Zoos are also working to save polar bears, tigers, and wild African elephants from habitat loss, apes and rhinos from poachers, dolphins and whales from hunters, and bees and butterflies from population declines, among many other efforts to help many other animals.
23% of birds and 47% of small mammals (weighing less than about 2.2 pounds) are negatively impacted by climate change. By keeping populations of animals and conducting wild repopulation, zoos can help preserve species in danger from climate change. There were only nine California condors in the wild in 1985. A joint conservation effort between the San Diego and Los Angeles Zoos with other organizations resulted in a population of 276 California condors in the wild and another 170 in captivity by 2016.

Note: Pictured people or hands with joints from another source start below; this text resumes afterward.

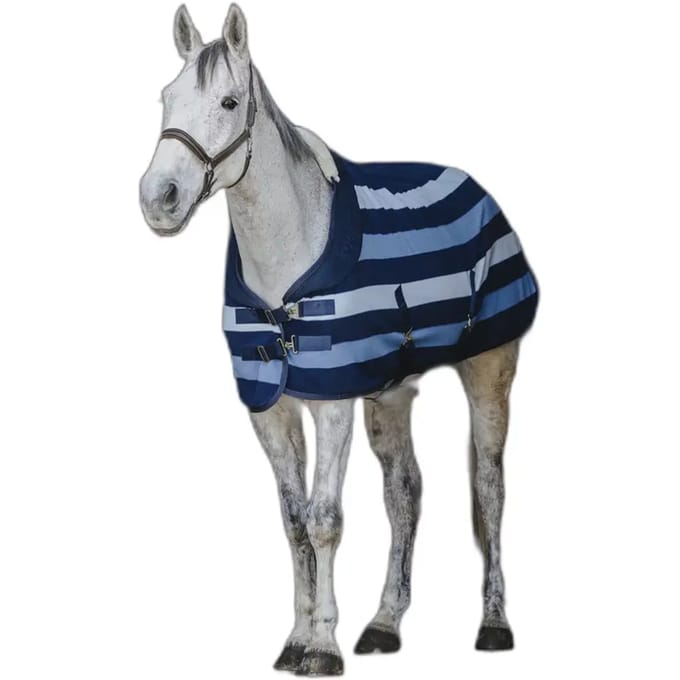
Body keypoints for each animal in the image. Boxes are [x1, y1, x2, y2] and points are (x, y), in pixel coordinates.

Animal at [139, 4, 538, 676]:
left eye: (227, 101)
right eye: (166, 98)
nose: (157, 199)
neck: (286, 258)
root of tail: (476, 185)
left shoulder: (332, 405)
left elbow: (325, 519)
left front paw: (322, 646)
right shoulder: (270, 411)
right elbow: (294, 521)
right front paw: (297, 638)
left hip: (489, 372)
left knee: (490, 489)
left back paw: (493, 624)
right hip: (390, 394)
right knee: (405, 493)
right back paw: (384, 624)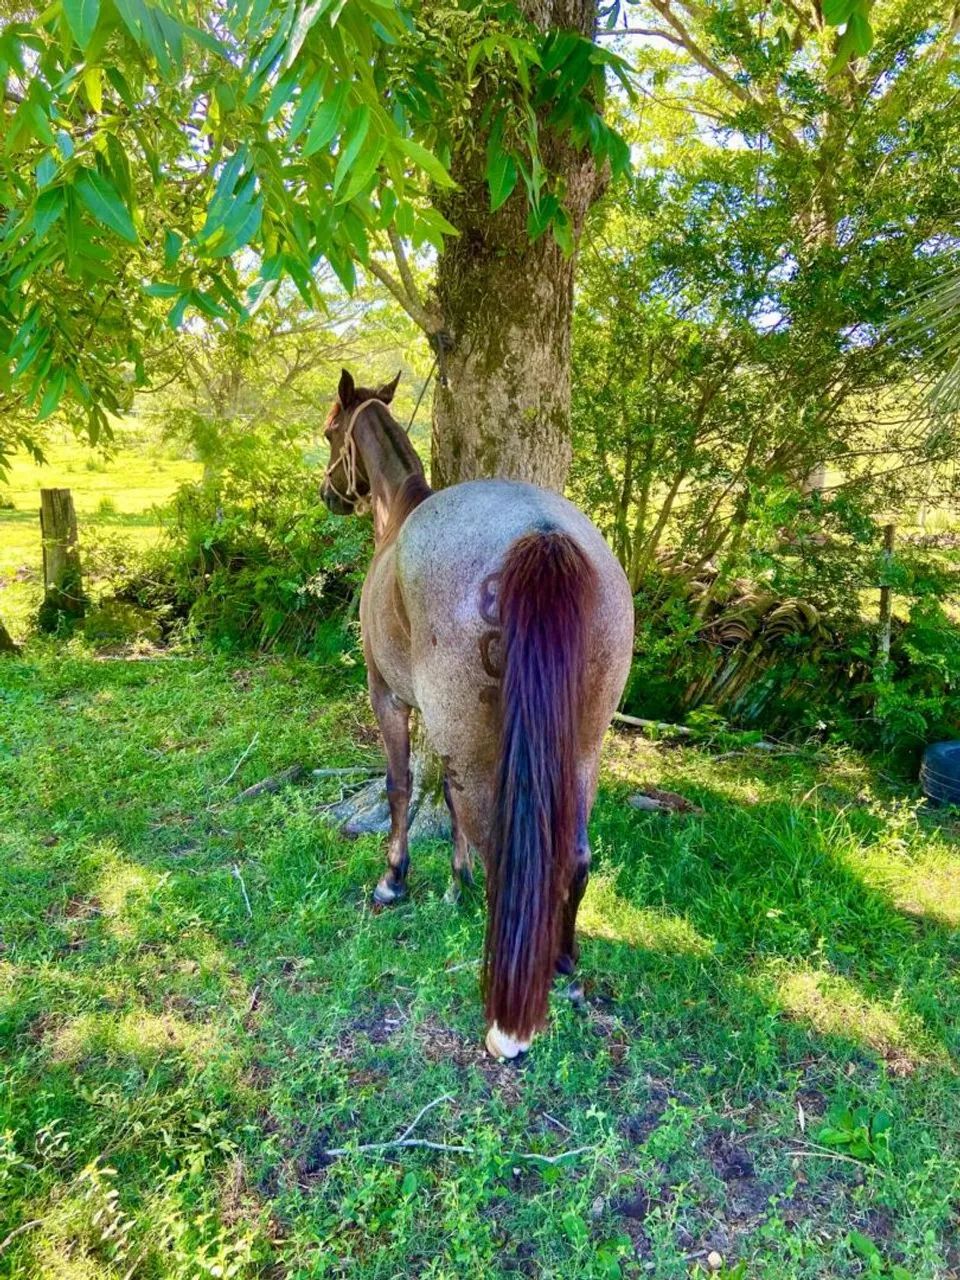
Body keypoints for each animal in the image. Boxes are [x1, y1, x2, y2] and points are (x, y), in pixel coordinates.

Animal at [321, 368, 634, 1058]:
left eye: (330, 431)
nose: (329, 492)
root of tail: (542, 533)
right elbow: (444, 792)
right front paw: (453, 882)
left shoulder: (389, 696)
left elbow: (402, 784)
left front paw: (396, 880)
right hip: (581, 747)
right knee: (573, 857)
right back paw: (565, 969)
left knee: (507, 858)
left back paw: (507, 1022)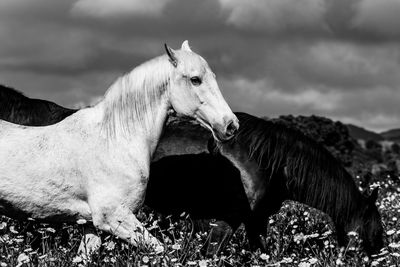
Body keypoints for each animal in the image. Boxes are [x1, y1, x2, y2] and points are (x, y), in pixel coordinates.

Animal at [0, 40, 238, 250]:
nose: (231, 125)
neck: (114, 141)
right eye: (195, 79)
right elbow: (159, 250)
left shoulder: (92, 226)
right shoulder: (113, 217)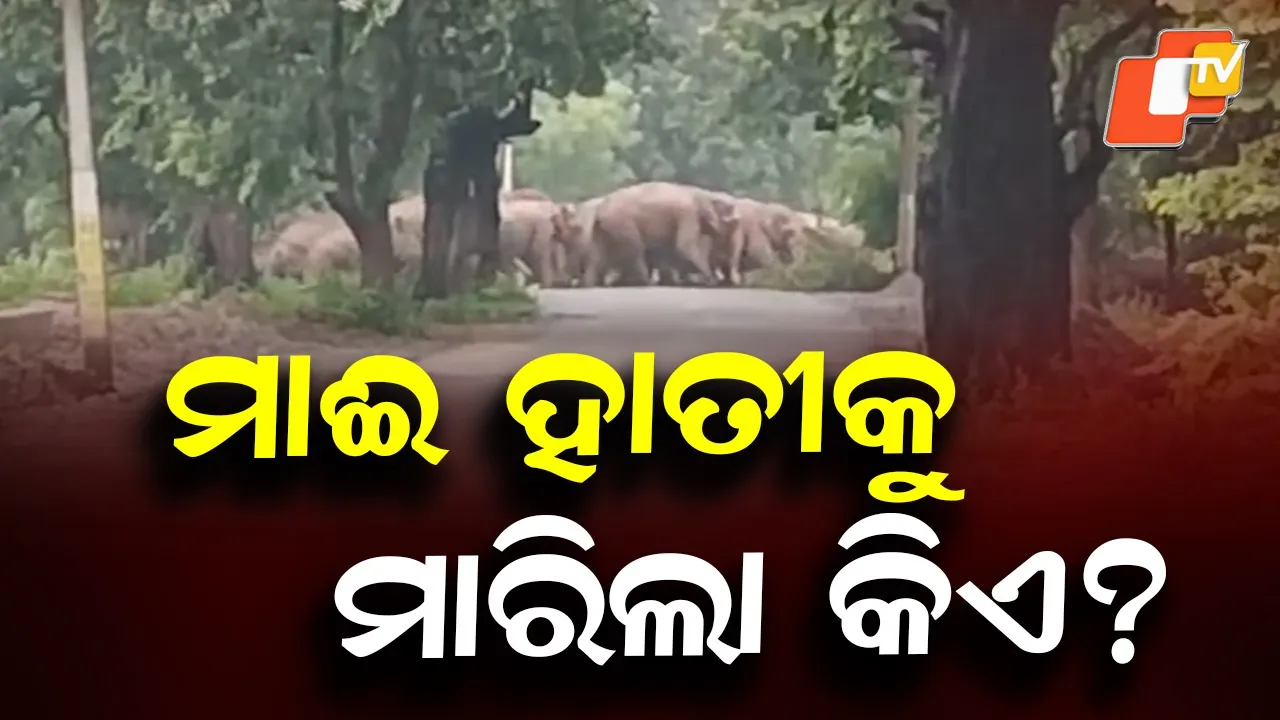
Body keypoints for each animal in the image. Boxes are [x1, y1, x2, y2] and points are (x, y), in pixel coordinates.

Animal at [581, 182, 740, 288]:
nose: (723, 280)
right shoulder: (688, 213)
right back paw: (645, 283)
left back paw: (592, 284)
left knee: (597, 256)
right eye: (733, 219)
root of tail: (599, 211)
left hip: (602, 229)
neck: (704, 194)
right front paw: (711, 280)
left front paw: (674, 281)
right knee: (636, 251)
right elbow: (684, 246)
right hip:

Przewalski’s horses, the last wild horses, were declared extinct in the wild in the 1960s when about 12 lived in zoos. By 2018, breeding programs at zoos increased the number to 2,400 horses, and 800 were reintroduced to the wild.
Zoo confinement is psychologically damaging to animals. Animal behaviorists often see zoo animals suffering from problems not seen in the wild, such as clinical depression in clouded leopards and gibbons, obsessive-compulsive disorder (OCD) in brown bears, and anxiety in giraffes. The animals experience these issues due to smaller enclosures, changes in diet and activities, and the introduction of things not seen in the wild, such as medical exams and people with cameras. The Toledo Zoo ran a psychiatric program in which a gorilla with premenstrual depression was prescribed Prozac. To ease them into new habitats, an agitated tiger was given Valium, and anxious zebras and wildebeests were given Haldol.

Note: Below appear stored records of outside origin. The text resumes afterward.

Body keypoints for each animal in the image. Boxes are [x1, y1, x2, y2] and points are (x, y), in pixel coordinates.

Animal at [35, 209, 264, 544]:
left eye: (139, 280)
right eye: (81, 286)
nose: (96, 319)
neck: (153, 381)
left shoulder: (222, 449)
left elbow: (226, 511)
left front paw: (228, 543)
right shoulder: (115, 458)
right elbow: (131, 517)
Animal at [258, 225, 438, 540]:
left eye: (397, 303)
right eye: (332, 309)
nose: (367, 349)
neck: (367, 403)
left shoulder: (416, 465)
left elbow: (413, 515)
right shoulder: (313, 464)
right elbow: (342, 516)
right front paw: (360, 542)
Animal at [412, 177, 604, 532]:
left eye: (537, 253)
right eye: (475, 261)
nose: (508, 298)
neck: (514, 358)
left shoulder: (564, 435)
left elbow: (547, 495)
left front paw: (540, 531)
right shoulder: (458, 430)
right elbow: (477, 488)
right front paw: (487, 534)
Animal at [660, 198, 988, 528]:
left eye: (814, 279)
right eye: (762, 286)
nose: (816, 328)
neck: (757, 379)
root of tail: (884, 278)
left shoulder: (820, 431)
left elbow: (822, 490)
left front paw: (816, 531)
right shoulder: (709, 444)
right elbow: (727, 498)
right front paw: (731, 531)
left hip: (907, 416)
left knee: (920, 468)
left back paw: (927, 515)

A study of captive chimpanzees found that “abnormal behaviour is endemic in the population,” and includes behaviors such as eating feces, twitching, rocking back and forth, plucking hair, pacing, vomiting, and self-mutilation, among others. The study concluded that the cause of such behavior could be mental health issues.
About 24% of captive orcas have “major” to “extreme” tooth wear and 60% had tooth fractures as a result of stress-induced teeth grinding. As a result of the 2013 documentary Blackfish, which exposed the psychological damage done to orcas by SeaWorld, California outlawed captive orca breeding.